==== Exercise inputs
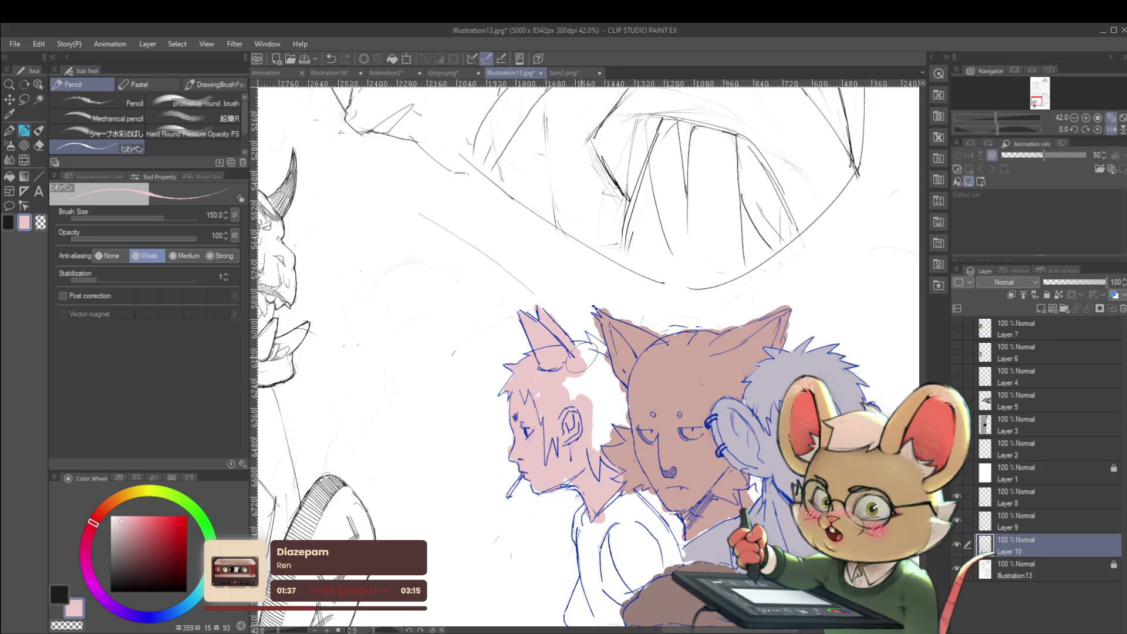
mouse_move(568, 375)
left_mouse_down()
mouse_move(605, 381)
mouse_move(594, 364)
left_mouse_up()
key("bracketright")
key("bracketright")
key("bracketright")
key("bracketleft")
key("bracketleft")
key("bracketleft")
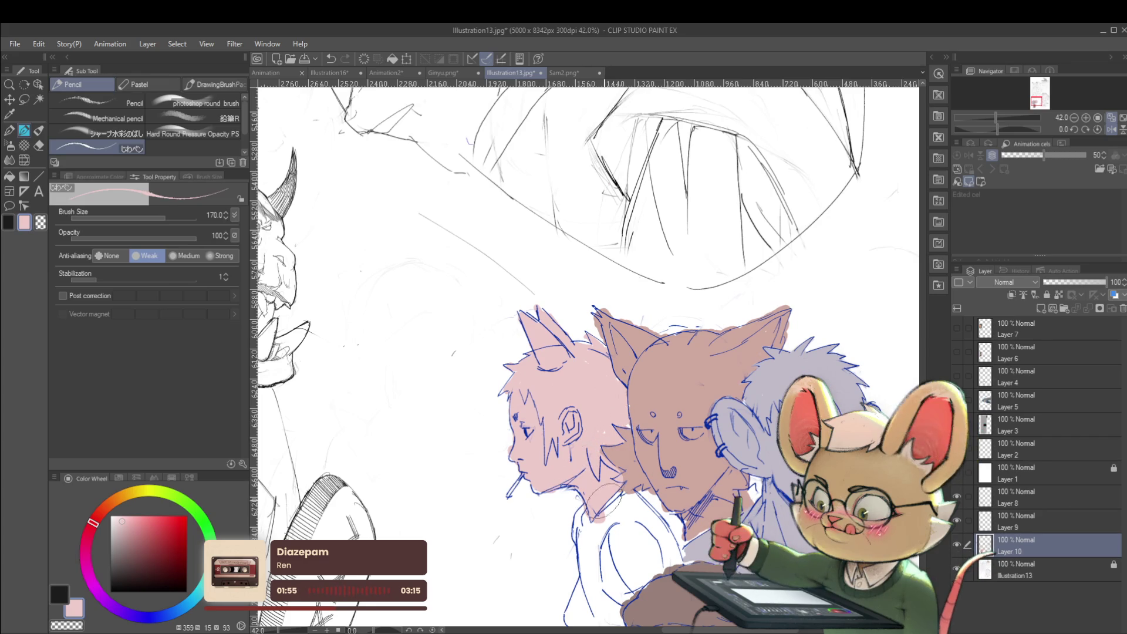
Reset the brush to 400 and spread pink over the neck and shoulder, unmirroring the view.
left_click(606, 477)
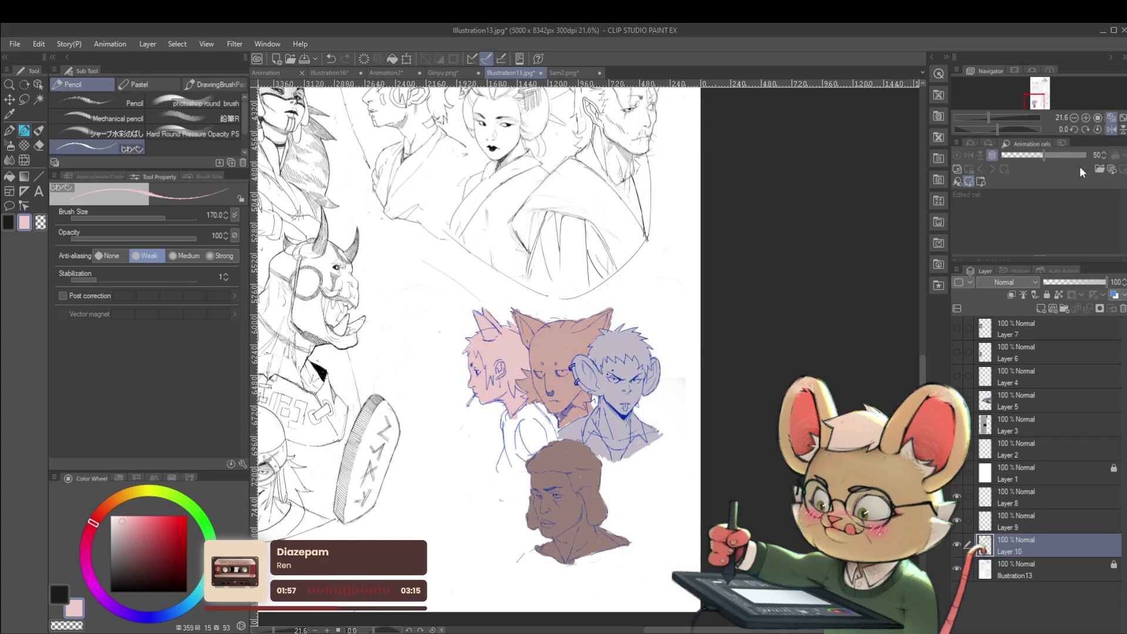
left_click(1111, 130)
scroll(587, 352, "up", 2)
========
Copy out the entries verbatim, but skip every picture.

mouse_move(568, 375)
left_mouse_down()
mouse_move(605, 381)
mouse_move(594, 364)
left_mouse_up()
key("bracketright")
key("bracketright")
key("bracketright")
key("bracketleft")
key("bracketleft")
key("bracketleft")
Reset the brush to 400 and spread pink over the neck and shoulder, unmirroring the view.
left_click(606, 477)
left_click(1111, 130)
scroll(587, 352, "up", 2)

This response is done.